**本文**
————

全校リレーの選手として、3年代表の1人になったつとむ君は緊張で何度もトイレに行っていました。それを心配そうに見守るゆたか君。何ともほほえましい光景でした。最後の全体遊戯の前に全体が盛り上がるリレーは運動会の花でした。大きな拍手で登場して来たリレー選手1年から6年まで24人の子ども達は、みんな緊張の中にも誇らしげな足どりで出場です。どの学年も4組あったので、1組と3組は男子、2組と4組は女子だったと思います。3年3組代表のつとむ君は、いつものおふざけではない表情で、とても凛々しく見えました。でも時々瞬きを激しく繰り返して緊張の極限にいるようでした。それを察したのでしょうか、ゆたか君が叫びました。「つとむ!深呼吸!深呼吸!」私も「笑って!笑って!」と拍手をしました。その声が届いていたのでしょうか、駆け足でグラウンドを一周していたつとむ君が、ふと立ち止まり大きく深呼吸を一回したのです。みんなが笑って拍手をしました。それを合図に3年生から6年生の全員が深呼吸をしたのです。司会の6年生の先生が「ヨーシ、もう一回。」と合図をして下さって全員リラックスした表情で所定の位置に並びました。つとむ君にいつもの笑顔が戻って来ました。「ヨーイドン!」スタートを切った1年生がグラウンドを半周します。続く2年生も半周です。3年生からは一周です。つとむ君は2番目にバトンをもらいトップに追いつく様にして4年生にバトンを渡しました。「ヨシ!行け!」とゆたか君が応援します。その時です。勢い余ったつとむ君が転倒したのです。(続く)

————

**提供情報**
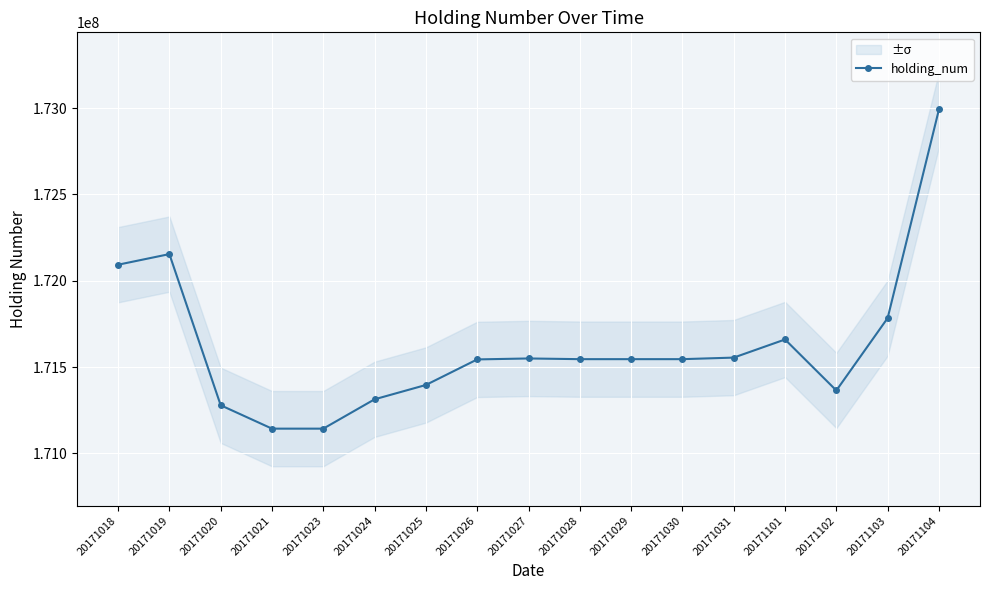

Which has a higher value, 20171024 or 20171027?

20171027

————

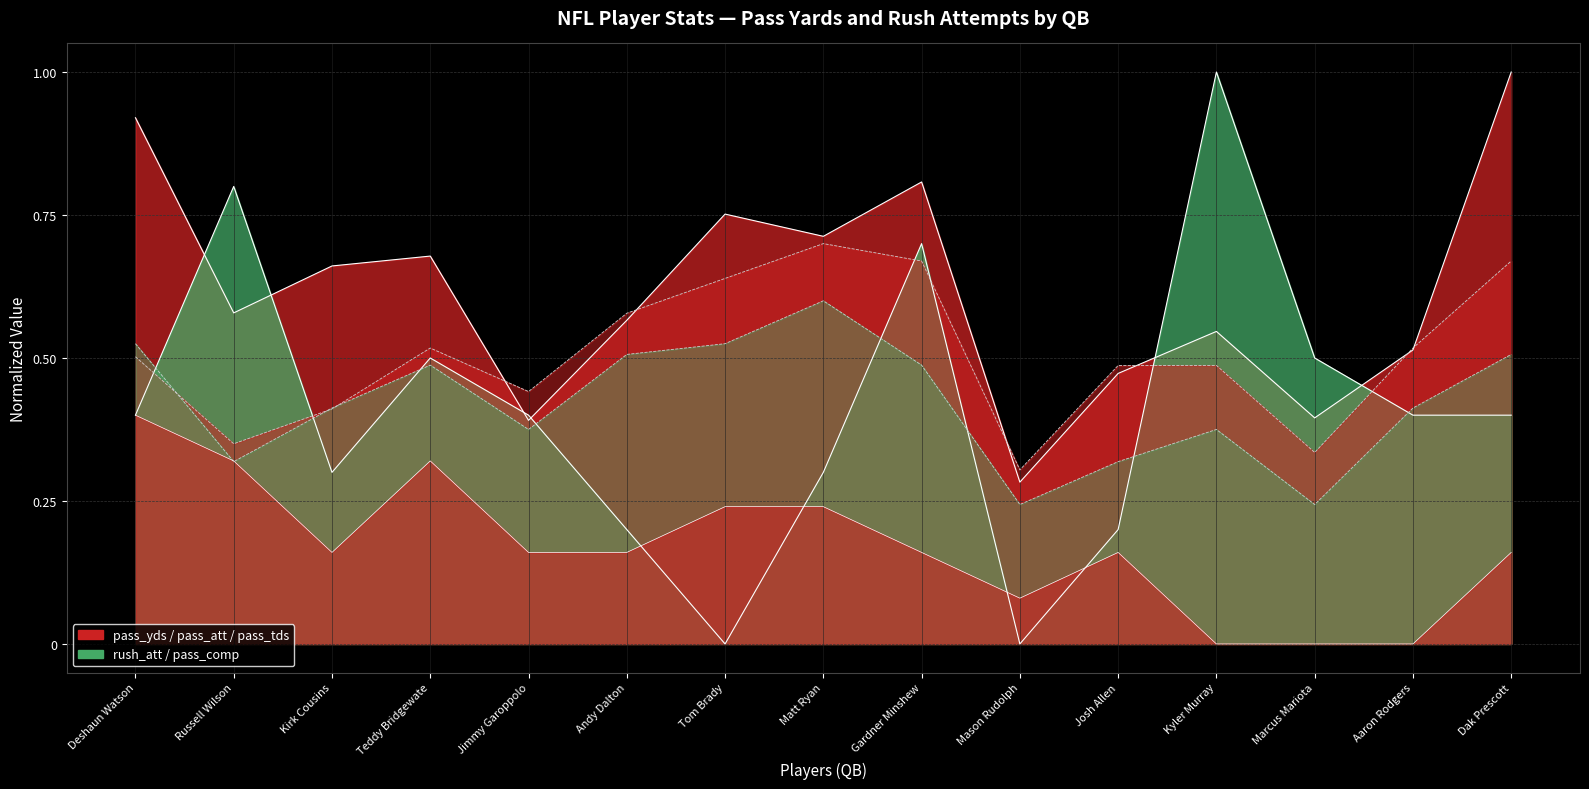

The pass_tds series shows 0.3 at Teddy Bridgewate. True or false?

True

————

本文の全文を、一字一句変えずに書き写しなさい。 一覧は参照しなくてかまいません。

全校リレーの選手として、3年代表の1人になったつとむ君は緊張で何度もトイレに行っていました。それを心配そうに見守るゆたか君。何ともほほえましい光景でした。最後の全体遊戯の前に全体が盛り上がるリレーは運動会の花でした。大きな拍手で登場して来たリレー選手1年から6年まで24人の子ども達は、みんな緊張の中にも誇らしげな足どりで出場です。どの学年も4組あったので、1組と3組は男子、2組と4組は女子だったと思います。3年3組代表のつとむ君は、いつものおふざけではない表情で、とても凛々しく見えました。でも時々瞬きを激しく繰り返して緊張の極限にいるようでした。それを察したのでしょうか、ゆたか君が叫びました。「つとむ!深呼吸!深呼吸!」私も「笑って!笑って!」と拍手をしました。その声が届いていたのでしょうか、駆け足でグラウンドを一周していたつとむ君が、ふと立ち止まり大きく深呼吸を一回したのです。みんなが笑って拍手をしました。それを合図に3年生から6年生の全員が深呼吸をしたのです。司会の6年生の先生が「ヨーシ、もう一回。」と合図をして下さって全員リラックスした表情で所定の位置に並びました。つとむ君にいつもの笑顔が戻って来ました。「ヨーイドン!」スタートを切った1年生がグラウンドを半周します。続く2年生も半周です。3年生からは一周です。つとむ君は2番目にバトンをもらいトップに追いつく様にして4年生にバトンを渡しました。「ヨシ!行け!」とゆたか君が応援します。その時です。勢い余ったつとむ君が転倒したのです。(続く)